Texte du document
○ ○ ○ ○ ○

Je vous ai précédemment dit tout le bien que je pensais de LinkedIn, et de la façon dont cet horrible lieu virtuel nous poussait en permanence à faire de la performance au bureau une obsession malsaine.
Dans la liste des tendances déplorables sur nos lieux de travail, il en est une autre, détestable à plus d’un titre : le recours de plus en plus systématique à la réunion. Réunion de travail, workshop, brainstorming, meeting… autant d’occasions de vous donner envie de périr écrasé dans un Choco-Prince ! Et si la rencontre est égayée d’une présentation PowerPoint, votre compte est bon !
Je passe rapidement sur le fait que ces réunions constituent bien souvent une occasion inespérée, pour quelques individus narcissiques en mal d’affection, de se sentir exister en s’écoutant parler, et en savourant chaque phrase « sujet-verbe-compliment » qu’ils parviennent à émettre, comme s’il s’agissait d’une symphonie de Mozart. Je n’insisterai pas plus sur l’opportunité qui nous y est si souvent offerte de constater l’exactitude de la Loi de Futilité de Parkinson*, bien que la chose soit fort tentante.
Plus grave que tout cela, la réunionite aiguë qui frappe nos bureaux porte en elle les germes d’un mal beaucoup plus grand : le concept du travail collaboratif, ou cette idée absurde selon laquelle il serait universellement plus efficace de travailler en groupe, plutôt que chacun dans son coin. Or, si cette idée n’est pas entièrement fausse, elle ne saurait non plus être portée en vertu cardinale, vraie en tous temps et en tous lieux.
Ainsi, il existe une catégorie d’individus, plus grande que vous ne le soupçonnerez peut-être, pour qui le travail ne saurait se concevoir qu’en-dehors des réunions, à l’abri des regards et du bruit : les introvertis ! Véritables victimes des temps modernes et de cette insane habitude d’organiser des réunions à tout-va, les introvertis, malgré leur nom quelque peu barbare, sont souvent de braves gens, parfois même dotés d’une âme, voire du sens de l’humour !, et dont la seule singularité est leur processus de réflexion, qui se fait a posteriori des discussions, au calme, loin de l’agitation humaine, et donc surtout pas de façon discursive.
Attention : il y a lieu de ne pas confondre ces étranges individus avec leurs cousins éloignés, les timides, qui n’osent pas exprimer leurs idées en public ! Les introvertis n’ont (généralement) pas de problème à émettre publiquement leurs opinions, mais ils ont besoin de temps seuls, et au calme, pour se les forger au préalable. Les réunions de travail et autres séances de brainstorming n’ont donc pour eux aucune utilité, si ce n’est le grand plaisir de se taire, et de passer plus souvent qu’à leur tour pour des timorés, ou des je-m’en-foutistes que le sujet du jour n’aurait pas l’heur d’intéresser.

○ ○ ○ ○ ○

[Lignes extraites d'un jeu de données]
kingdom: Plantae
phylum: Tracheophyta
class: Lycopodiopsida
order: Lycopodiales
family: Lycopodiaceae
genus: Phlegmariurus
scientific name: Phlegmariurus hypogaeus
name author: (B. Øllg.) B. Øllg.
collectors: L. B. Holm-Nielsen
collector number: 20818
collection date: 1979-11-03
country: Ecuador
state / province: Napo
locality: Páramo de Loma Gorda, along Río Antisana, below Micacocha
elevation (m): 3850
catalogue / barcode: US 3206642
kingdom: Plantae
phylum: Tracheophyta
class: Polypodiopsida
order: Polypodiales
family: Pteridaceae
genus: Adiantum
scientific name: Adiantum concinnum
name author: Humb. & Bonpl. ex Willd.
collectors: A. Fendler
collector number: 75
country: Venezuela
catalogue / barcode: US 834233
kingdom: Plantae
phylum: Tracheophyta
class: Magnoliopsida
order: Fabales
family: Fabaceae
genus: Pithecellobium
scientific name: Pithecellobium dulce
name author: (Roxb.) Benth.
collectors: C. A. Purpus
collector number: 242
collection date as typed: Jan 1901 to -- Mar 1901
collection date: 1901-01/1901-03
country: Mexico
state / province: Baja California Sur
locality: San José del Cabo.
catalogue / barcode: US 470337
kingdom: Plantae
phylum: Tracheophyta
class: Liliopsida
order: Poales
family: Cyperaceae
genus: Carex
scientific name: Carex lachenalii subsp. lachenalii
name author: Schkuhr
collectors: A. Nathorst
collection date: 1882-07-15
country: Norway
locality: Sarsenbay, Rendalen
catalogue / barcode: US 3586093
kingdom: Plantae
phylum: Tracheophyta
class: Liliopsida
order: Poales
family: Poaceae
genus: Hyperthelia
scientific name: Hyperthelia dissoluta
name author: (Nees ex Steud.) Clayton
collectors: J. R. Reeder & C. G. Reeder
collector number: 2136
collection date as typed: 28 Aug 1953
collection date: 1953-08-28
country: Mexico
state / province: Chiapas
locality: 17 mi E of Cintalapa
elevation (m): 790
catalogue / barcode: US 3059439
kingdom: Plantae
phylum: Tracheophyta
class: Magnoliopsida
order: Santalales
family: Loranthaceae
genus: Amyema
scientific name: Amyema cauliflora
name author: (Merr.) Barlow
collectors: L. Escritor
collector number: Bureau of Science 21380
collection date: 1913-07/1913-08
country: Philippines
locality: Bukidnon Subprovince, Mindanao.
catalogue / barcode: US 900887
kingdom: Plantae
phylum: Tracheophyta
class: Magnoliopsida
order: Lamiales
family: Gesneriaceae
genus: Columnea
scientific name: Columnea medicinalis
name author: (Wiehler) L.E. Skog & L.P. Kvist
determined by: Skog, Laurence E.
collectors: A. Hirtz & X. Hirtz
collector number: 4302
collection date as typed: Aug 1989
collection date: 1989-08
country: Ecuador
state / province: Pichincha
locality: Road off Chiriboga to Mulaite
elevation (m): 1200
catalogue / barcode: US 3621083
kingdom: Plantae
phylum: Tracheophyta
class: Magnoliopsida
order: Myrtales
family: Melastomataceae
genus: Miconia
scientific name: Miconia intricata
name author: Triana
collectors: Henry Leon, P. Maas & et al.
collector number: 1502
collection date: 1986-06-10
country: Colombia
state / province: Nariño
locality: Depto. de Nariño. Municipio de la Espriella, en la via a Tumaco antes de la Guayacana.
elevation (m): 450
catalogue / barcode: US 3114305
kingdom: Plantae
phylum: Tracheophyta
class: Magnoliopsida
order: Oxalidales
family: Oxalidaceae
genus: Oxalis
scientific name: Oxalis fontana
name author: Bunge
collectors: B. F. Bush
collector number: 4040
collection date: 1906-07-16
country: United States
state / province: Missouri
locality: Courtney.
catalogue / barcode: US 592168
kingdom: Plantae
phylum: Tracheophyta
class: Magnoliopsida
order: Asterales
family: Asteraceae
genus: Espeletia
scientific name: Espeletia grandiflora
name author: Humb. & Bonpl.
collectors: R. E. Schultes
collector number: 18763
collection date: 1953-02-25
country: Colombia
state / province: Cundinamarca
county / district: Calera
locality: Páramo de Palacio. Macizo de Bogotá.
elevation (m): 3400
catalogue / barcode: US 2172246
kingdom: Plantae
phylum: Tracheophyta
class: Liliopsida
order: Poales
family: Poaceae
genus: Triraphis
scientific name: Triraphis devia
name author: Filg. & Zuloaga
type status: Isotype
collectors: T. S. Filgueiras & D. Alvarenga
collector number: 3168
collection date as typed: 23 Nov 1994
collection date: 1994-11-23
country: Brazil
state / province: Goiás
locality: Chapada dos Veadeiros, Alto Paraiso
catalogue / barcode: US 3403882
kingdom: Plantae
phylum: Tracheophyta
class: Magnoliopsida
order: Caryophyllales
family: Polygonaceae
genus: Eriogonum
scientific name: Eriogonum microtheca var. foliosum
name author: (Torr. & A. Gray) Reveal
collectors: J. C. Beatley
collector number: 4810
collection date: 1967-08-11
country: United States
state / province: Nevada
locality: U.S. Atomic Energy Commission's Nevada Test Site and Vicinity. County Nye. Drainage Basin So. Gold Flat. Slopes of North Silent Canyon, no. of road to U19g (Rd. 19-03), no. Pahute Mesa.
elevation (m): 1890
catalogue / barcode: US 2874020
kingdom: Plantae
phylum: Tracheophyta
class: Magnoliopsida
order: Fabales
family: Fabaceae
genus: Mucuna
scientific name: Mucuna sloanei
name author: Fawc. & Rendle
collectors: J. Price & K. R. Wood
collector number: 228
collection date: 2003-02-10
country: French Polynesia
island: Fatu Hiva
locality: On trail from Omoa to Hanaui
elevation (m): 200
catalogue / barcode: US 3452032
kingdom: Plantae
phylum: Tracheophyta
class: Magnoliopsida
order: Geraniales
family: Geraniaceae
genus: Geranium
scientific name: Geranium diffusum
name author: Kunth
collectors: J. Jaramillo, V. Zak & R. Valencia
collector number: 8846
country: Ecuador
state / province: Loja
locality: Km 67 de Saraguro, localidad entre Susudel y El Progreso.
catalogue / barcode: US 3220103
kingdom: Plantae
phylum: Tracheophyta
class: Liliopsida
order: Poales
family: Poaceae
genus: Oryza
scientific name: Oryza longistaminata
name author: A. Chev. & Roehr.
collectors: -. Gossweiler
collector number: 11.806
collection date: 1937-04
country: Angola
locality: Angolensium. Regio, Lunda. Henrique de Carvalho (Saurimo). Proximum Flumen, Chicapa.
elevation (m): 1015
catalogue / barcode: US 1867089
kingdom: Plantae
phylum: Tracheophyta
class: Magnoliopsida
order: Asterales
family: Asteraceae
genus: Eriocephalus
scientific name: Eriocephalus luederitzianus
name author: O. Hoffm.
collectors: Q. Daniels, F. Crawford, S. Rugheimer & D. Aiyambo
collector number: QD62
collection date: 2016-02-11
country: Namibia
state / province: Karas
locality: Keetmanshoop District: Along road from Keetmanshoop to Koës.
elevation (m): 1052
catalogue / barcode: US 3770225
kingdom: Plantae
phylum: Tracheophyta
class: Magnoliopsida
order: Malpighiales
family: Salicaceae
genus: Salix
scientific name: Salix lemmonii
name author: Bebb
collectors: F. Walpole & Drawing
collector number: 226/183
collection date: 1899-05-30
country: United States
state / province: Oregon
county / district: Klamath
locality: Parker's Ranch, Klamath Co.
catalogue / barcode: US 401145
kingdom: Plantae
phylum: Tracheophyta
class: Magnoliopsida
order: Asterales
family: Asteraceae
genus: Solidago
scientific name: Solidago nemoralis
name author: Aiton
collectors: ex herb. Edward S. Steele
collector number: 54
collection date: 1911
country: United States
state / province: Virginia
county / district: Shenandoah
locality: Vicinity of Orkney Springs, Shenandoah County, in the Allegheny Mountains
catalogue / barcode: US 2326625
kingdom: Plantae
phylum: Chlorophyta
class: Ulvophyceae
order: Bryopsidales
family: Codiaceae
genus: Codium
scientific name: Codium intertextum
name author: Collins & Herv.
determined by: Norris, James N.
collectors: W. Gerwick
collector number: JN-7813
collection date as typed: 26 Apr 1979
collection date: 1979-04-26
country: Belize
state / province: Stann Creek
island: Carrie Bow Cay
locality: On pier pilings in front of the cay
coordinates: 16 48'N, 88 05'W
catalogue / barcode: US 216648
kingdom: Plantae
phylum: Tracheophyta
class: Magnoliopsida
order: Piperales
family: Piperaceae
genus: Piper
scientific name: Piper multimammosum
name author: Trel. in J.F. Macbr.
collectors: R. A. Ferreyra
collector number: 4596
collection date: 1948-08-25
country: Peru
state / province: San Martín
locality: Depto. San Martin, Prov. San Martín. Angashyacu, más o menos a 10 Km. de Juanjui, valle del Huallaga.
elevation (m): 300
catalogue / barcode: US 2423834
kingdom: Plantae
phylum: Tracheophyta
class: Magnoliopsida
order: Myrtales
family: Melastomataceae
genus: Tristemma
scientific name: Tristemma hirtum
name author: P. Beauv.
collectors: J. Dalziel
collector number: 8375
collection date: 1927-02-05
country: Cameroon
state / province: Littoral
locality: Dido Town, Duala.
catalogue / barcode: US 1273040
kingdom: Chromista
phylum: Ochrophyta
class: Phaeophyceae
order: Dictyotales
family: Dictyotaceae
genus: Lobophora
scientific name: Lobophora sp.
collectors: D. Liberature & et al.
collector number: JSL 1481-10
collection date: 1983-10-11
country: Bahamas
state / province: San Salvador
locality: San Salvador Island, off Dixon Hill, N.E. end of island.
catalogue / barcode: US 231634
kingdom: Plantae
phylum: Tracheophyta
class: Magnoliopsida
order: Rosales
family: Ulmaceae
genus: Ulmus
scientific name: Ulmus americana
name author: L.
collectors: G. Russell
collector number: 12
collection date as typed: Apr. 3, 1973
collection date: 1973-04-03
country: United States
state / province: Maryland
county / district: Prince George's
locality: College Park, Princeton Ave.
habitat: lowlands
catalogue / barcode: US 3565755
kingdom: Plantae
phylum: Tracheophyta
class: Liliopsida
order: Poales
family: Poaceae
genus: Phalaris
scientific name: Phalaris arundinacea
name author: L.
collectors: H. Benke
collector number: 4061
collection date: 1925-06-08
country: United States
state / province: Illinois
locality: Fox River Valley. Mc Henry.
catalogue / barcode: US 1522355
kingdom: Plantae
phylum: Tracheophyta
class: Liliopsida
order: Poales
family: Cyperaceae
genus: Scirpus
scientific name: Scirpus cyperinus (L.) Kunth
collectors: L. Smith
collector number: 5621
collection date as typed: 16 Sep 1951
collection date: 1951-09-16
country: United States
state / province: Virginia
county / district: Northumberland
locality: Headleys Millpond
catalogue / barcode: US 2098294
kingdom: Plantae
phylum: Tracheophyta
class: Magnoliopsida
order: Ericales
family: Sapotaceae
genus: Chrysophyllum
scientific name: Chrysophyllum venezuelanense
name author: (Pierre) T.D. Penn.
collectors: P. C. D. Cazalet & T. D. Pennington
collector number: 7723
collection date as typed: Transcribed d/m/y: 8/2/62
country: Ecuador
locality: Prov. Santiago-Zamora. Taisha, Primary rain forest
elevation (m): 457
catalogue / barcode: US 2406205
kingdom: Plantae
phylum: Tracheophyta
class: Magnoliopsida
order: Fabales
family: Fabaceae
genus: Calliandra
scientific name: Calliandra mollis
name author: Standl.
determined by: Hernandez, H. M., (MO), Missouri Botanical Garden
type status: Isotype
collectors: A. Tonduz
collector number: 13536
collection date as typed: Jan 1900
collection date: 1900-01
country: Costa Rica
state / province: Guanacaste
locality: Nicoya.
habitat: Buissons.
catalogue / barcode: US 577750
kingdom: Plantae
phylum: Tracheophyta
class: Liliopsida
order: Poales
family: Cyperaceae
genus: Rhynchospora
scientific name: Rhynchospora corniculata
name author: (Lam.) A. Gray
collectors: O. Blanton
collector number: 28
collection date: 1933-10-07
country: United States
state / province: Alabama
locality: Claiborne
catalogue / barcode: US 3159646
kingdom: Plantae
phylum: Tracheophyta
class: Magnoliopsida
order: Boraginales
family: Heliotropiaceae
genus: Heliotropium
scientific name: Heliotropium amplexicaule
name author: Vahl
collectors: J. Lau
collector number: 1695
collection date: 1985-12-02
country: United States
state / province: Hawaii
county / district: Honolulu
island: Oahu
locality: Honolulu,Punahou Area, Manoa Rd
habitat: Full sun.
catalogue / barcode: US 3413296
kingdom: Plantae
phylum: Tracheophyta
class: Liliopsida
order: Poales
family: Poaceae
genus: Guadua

○ ○ ○ ○ ○

Travail demandé
**a.** Citez le texte sur les réunions : tout ce qui va de « Je vous ai précédemment » jusqu'à « compte est bon ! ».
**b.** Traduisez en anglais cette phrase du texte sur les réunions : « Les introvertis n’ont (généralement) pas de problème à émettre publiquement leurs opinions, mais ils ont besoin de temps seuls, et au calme, pour se les forger au préalable. »
**c.** Les affirmations suivantes concordent-elles avec le texte sur les réunions ? Pour chacune, répondez par oui ou par non et citez les mots du texte qui tranchent. (i) Les introvertis réfléchissent après les discussions, au calme. (ii) L'idée du travail collaboratif est entièrement fausse. (iii) Les introvertis et les timides sont une seule et même catégorie.

Réponses attendues
**a.**
Je vous ai précédemment dit tout le bien que je pensais de LinkedIn, et de la façon dont cet horrible lieu virtuel nous poussait en permanence à faire de la performance au bureau une obsession malsaine.
Dans la liste des tendances déplorables sur nos lieux de travail, il en est une autre, détestable à plus d’un titre : le recours de plus en plus systématique à la réunion. Réunion de travail, workshop, brainstorming, meeting… autant d’occasions de vous donner envie de périr écrasé dans un Choco-Prince ! Et si la rencontre est égayée d’une présentation PowerPoint, votre compte est bon !

**b.** Introverts (generally) have no problem voicing their opinions publicly, but they need time alone, in quiet, to form them beforehand.

**c.**
(i) Oui : « leur processus de réflexion, qui se fait a posteriori des discussions, au calme ».
(ii) Non : « si cette idée n’est pas entièrement fausse ».
(iii) Non : « il y a lieu de ne pas confondre ces étranges individus avec leurs cousins éloignés, les timides ».